**Exercise aim:**
The lines to repeat are those below from the one containing "38 | 1 | 62.4 | |" down to the one containing "58.6 | 57.3 |", both included; reproduce them exactly and nothing else.

**Dataset excerpts:**

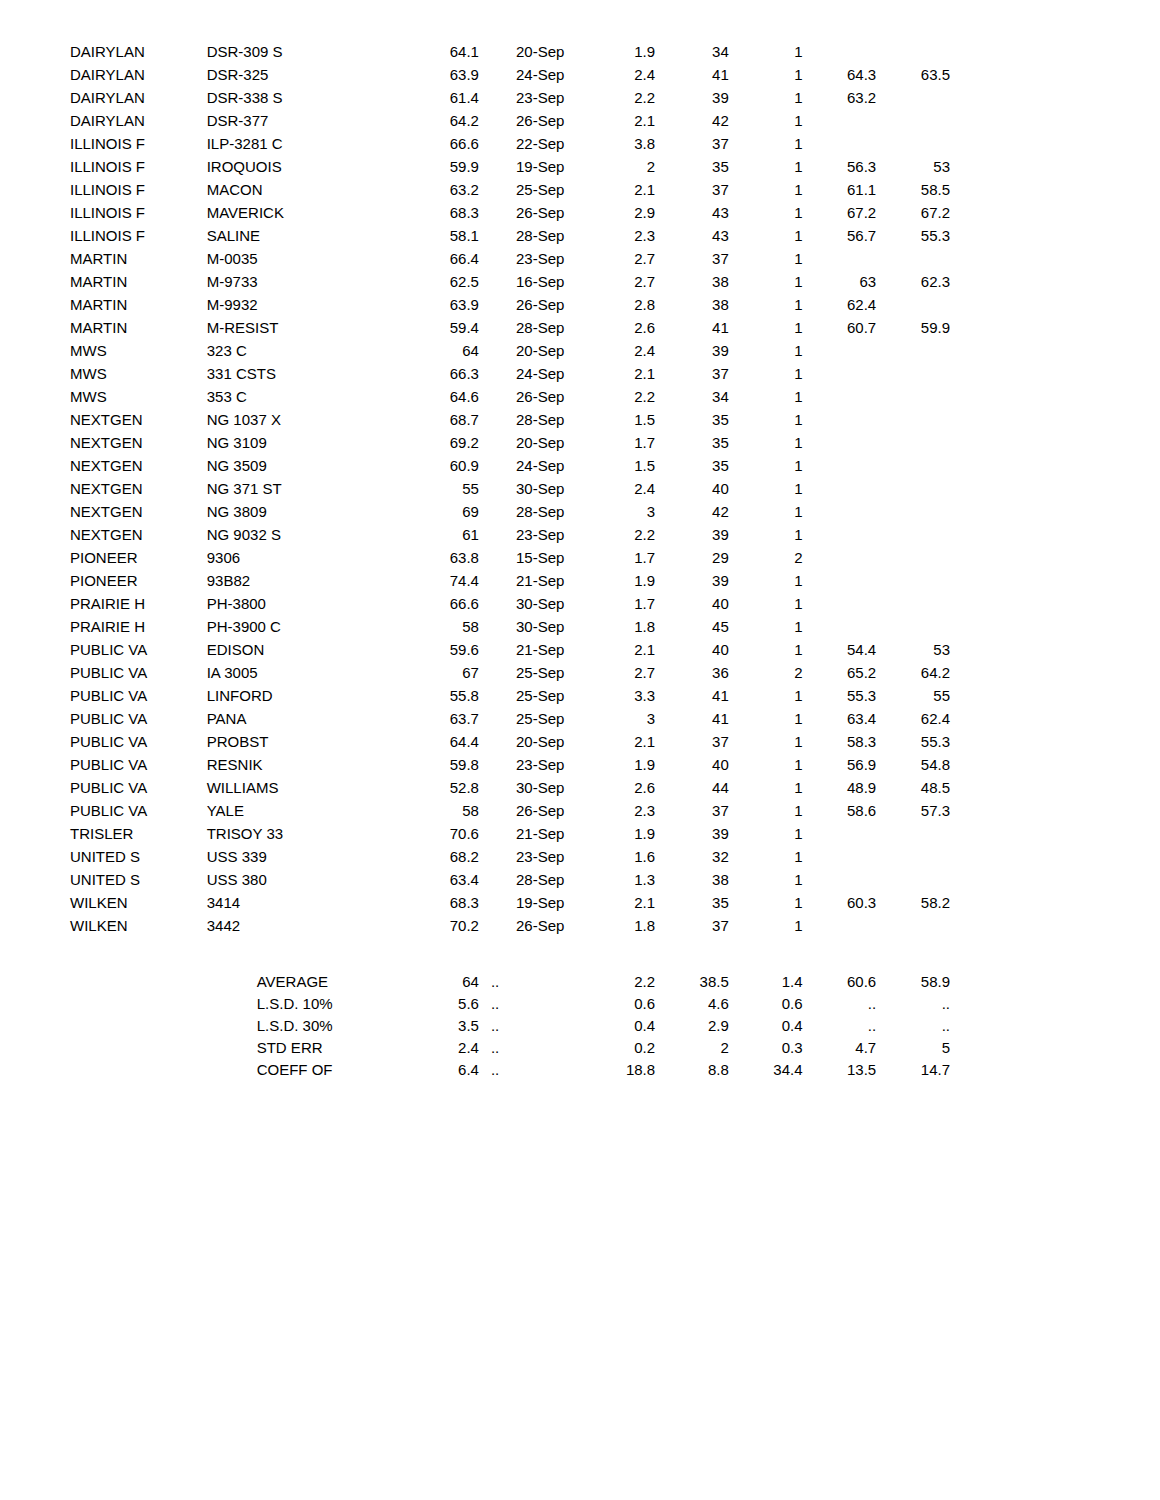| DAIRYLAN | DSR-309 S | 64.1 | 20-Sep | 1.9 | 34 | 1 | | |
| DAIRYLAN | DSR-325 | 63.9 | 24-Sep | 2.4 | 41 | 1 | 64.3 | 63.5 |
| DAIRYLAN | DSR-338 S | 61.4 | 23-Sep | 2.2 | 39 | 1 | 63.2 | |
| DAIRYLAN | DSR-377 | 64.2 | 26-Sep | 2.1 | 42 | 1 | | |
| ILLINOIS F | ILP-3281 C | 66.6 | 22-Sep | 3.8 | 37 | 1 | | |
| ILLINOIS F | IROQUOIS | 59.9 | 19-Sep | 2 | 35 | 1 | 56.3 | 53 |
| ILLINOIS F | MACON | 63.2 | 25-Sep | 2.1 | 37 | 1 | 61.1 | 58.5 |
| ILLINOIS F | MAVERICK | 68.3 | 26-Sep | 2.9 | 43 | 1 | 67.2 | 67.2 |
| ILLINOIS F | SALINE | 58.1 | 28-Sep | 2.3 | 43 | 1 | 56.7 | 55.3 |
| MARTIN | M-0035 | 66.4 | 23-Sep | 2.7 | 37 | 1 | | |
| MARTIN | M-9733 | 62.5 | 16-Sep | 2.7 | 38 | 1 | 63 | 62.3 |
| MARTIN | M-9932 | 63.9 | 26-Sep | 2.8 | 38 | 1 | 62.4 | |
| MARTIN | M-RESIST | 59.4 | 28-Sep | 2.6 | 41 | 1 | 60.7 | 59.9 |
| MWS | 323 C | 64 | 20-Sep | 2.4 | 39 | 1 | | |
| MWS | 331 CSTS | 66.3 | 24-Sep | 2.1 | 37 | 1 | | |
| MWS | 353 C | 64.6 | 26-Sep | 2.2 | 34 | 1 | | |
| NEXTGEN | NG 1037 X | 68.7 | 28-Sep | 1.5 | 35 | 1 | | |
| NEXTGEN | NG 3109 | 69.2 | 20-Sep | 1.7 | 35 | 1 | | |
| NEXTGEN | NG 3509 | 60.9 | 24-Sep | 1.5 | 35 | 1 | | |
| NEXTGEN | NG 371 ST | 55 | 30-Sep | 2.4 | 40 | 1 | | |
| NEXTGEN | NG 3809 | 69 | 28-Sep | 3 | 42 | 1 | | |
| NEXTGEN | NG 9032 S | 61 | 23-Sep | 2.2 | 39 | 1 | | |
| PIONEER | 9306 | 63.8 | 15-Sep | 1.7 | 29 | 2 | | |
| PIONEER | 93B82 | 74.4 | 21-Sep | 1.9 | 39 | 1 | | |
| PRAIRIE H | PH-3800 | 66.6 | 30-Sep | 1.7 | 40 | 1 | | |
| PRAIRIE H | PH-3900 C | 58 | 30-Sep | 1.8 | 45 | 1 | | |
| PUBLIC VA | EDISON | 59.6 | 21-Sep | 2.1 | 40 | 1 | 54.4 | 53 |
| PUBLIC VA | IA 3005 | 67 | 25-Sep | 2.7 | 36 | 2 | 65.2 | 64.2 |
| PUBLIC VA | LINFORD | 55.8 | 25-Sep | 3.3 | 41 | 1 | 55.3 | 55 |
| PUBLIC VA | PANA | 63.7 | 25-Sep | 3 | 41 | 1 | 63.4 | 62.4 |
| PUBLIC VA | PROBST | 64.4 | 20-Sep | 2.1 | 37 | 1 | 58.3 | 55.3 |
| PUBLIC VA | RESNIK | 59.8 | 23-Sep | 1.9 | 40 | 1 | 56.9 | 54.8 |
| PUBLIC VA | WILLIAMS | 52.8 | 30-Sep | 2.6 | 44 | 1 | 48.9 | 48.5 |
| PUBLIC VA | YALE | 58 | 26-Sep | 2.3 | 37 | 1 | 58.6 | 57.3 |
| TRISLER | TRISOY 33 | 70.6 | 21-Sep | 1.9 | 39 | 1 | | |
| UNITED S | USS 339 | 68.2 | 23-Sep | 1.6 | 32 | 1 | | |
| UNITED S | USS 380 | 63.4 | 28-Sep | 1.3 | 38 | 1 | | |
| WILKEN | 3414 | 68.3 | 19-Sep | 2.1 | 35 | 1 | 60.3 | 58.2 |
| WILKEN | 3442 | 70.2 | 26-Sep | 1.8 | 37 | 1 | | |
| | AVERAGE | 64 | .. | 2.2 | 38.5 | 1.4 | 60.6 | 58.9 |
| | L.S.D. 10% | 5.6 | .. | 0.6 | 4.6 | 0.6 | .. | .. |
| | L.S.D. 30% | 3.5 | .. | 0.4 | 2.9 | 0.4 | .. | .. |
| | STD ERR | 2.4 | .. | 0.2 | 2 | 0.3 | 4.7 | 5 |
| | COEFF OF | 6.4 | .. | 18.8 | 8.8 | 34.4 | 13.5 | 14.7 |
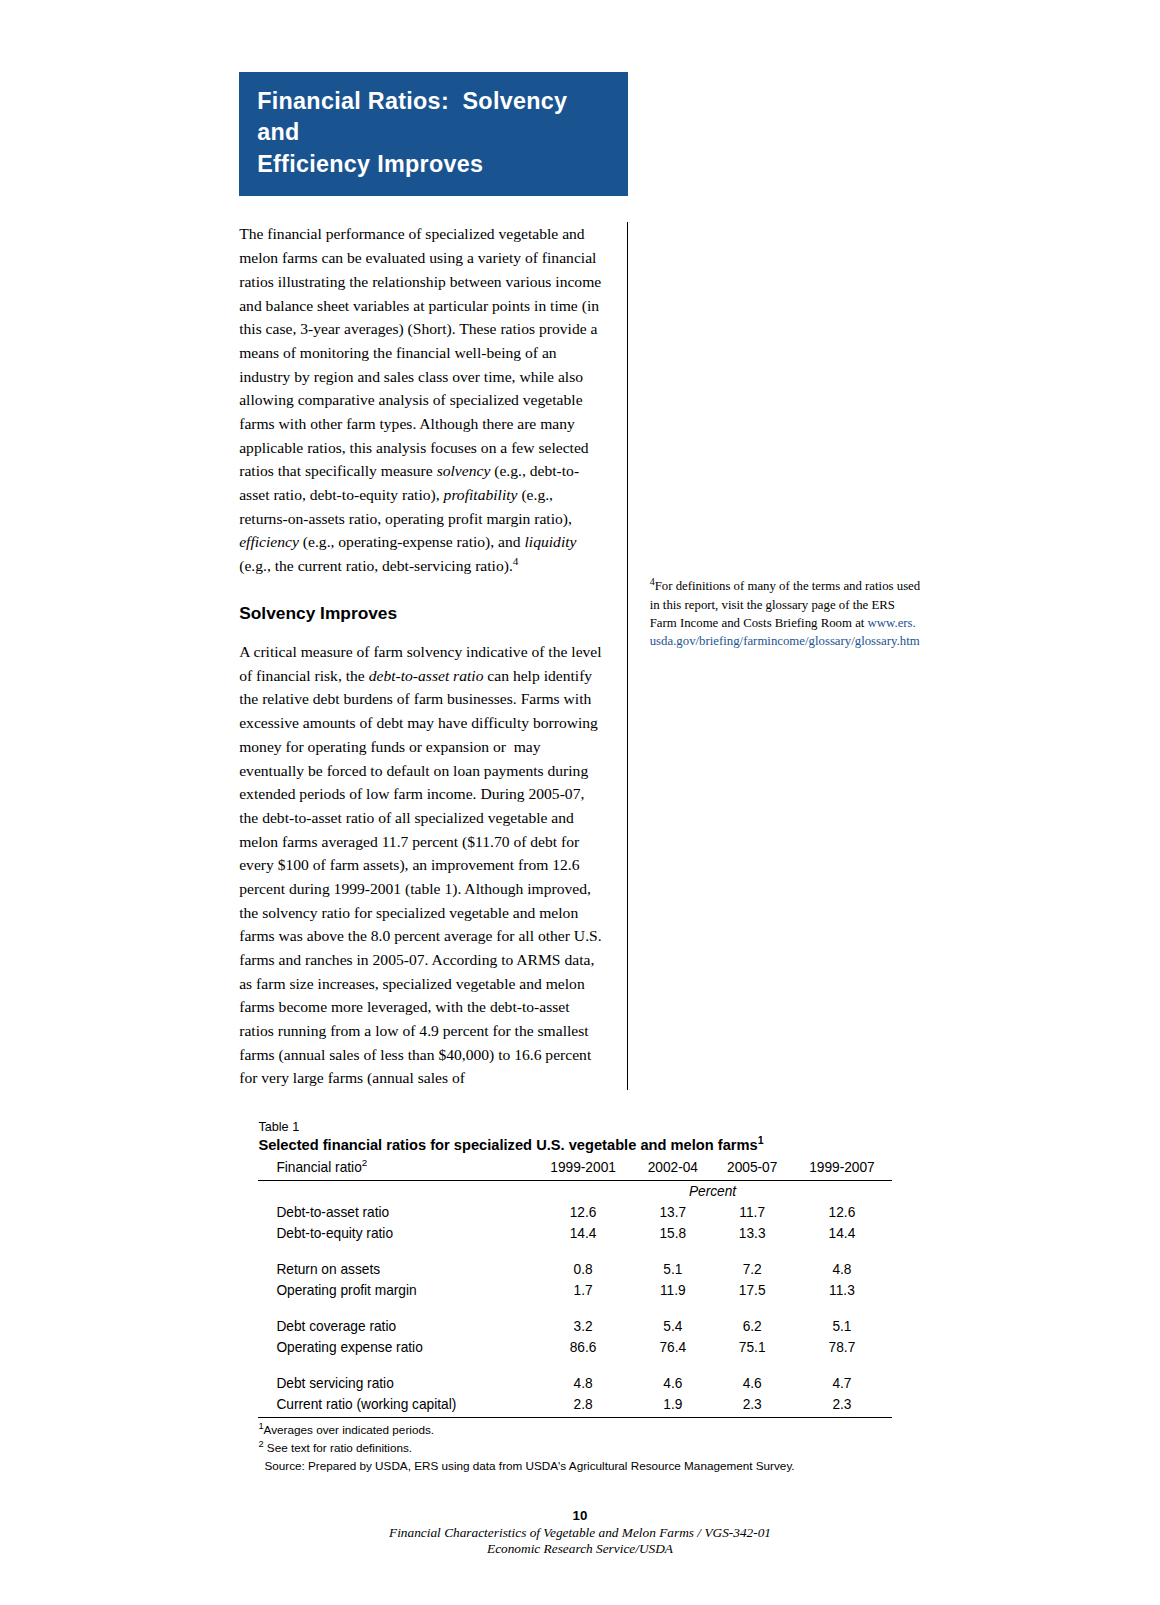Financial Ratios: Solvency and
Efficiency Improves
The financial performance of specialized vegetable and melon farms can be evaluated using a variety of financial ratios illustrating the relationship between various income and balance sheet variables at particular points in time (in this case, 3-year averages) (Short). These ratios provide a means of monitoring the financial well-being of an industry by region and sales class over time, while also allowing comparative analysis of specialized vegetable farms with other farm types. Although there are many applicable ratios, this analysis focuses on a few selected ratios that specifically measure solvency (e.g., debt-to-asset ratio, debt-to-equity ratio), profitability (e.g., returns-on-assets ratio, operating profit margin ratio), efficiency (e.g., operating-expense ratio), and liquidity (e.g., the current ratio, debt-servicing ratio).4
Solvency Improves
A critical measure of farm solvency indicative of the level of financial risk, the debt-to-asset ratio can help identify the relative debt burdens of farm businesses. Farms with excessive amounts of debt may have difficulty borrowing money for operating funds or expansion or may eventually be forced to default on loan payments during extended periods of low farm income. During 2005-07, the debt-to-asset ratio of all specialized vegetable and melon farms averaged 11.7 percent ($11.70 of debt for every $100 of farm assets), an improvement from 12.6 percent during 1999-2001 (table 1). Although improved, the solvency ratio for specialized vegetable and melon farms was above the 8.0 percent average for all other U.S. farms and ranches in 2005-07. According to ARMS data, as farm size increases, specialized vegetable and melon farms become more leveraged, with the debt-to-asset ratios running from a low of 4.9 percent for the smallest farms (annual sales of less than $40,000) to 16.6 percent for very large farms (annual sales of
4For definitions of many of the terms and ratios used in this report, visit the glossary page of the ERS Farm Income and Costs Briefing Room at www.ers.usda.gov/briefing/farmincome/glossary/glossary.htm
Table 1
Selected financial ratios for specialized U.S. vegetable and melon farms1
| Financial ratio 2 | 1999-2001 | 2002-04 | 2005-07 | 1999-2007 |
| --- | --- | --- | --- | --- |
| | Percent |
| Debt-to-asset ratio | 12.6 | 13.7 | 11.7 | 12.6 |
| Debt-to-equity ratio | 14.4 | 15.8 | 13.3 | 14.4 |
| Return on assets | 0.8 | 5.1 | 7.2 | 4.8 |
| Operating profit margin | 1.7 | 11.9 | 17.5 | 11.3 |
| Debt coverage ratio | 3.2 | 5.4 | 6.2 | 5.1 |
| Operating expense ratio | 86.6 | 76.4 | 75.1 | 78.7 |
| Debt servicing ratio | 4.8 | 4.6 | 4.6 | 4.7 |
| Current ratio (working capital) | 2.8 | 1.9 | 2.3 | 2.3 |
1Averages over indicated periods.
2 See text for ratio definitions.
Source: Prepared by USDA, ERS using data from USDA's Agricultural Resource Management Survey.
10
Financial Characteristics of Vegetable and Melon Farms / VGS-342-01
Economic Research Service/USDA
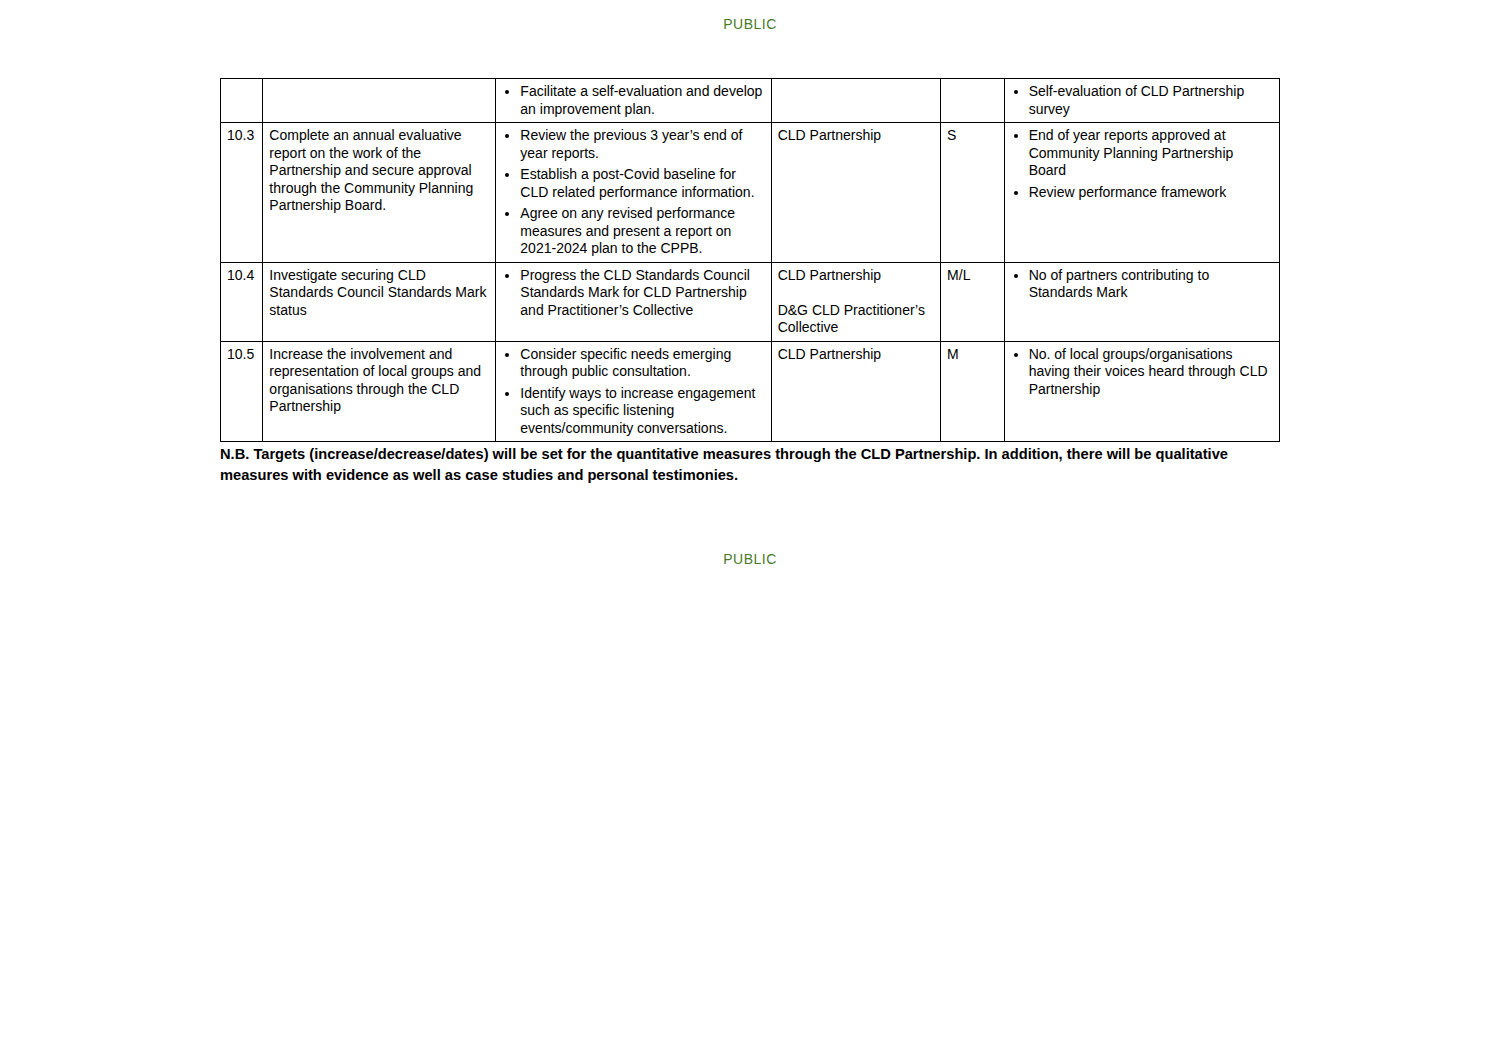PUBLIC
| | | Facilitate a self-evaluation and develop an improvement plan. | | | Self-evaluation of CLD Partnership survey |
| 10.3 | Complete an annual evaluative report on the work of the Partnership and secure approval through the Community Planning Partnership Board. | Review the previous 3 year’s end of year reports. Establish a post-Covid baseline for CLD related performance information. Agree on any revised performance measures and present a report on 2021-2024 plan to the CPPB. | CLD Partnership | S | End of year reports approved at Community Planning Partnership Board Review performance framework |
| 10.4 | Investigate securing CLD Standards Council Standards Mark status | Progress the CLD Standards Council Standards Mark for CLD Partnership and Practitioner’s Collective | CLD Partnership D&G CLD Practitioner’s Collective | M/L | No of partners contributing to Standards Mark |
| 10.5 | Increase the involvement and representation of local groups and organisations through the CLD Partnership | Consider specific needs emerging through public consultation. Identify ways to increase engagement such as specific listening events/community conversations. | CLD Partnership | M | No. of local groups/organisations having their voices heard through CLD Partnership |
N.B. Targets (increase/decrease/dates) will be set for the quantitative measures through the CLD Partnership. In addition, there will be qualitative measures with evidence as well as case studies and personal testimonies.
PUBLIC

**Solution to this exercise:**
| MARTIN | M-9932 | 63.9 | 26-Sep | 2.8 | 38 | 1 | 62.4 | |
| MARTIN | M-RESIST | 59.4 | 28-Sep | 2.6 | 41 | 1 | 60.7 | 59.9 |
| MWS | 323 C | 64 | 20-Sep | 2.4 | 39 | 1 | | |
| MWS | 331 CSTS | 66.3 | 24-Sep | 2.1 | 37 | 1 | | |
| MWS | 353 C | 64.6 | 26-Sep | 2.2 | 34 | 1 | | |
| NEXTGEN | NG 1037 X | 68.7 | 28-Sep | 1.5 | 35 | 1 | | |
| NEXTGEN | NG 3109 | 69.2 | 20-Sep | 1.7 | 35 | 1 | | |
| NEXTGEN | NG 3509 | 60.9 | 24-Sep | 1.5 | 35 | 1 | | |
| NEXTGEN | NG 371 ST | 55 | 30-Sep | 2.4 | 40 | 1 | | |
| NEXTGEN | NG 3809 | 69 | 28-Sep | 3 | 42 | 1 | | |
| NEXTGEN | NG 9032 S | 61 | 23-Sep | 2.2 | 39 | 1 | | |
| PIONEER | 9306 | 63.8 | 15-Sep | 1.7 | 29 | 2 | | |
| PIONEER | 93B82 | 74.4 | 21-Sep | 1.9 | 39 | 1 | | |
| PRAIRIE H | PH-3800 | 66.6 | 30-Sep | 1.7 | 40 | 1 | | |
| PRAIRIE H | PH-3900 C | 58 | 30-Sep | 1.8 | 45 | 1 | | |
| PUBLIC VA | EDISON | 59.6 | 21-Sep | 2.1 | 40 | 1 | 54.4 | 53 |
| PUBLIC VA | IA 3005 | 67 | 25-Sep | 2.7 | 36 | 2 | 65.2 | 64.2 |
| PUBLIC VA | LINFORD | 55.8 | 25-Sep | 3.3 | 41 | 1 | 55.3 | 55 |
| PUBLIC VA | PANA | 63.7 | 25-Sep | 3 | 41 | 1 | 63.4 | 62.4 |
| PUBLIC VA | PROBST | 64.4 | 20-Sep | 2.1 | 37 | 1 | 58.3 | 55.3 |
| PUBLIC VA | RESNIK | 59.8 | 23-Sep | 1.9 | 40 | 1 | 56.9 | 54.8 |
| PUBLIC VA | WILLIAMS | 52.8 | 30-Sep | 2.6 | 44 | 1 | 48.9 | 48.5 |
| PUBLIC VA | YALE | 58 | 26-Sep | 2.3 | 37 | 1 | 58.6 | 57.3 |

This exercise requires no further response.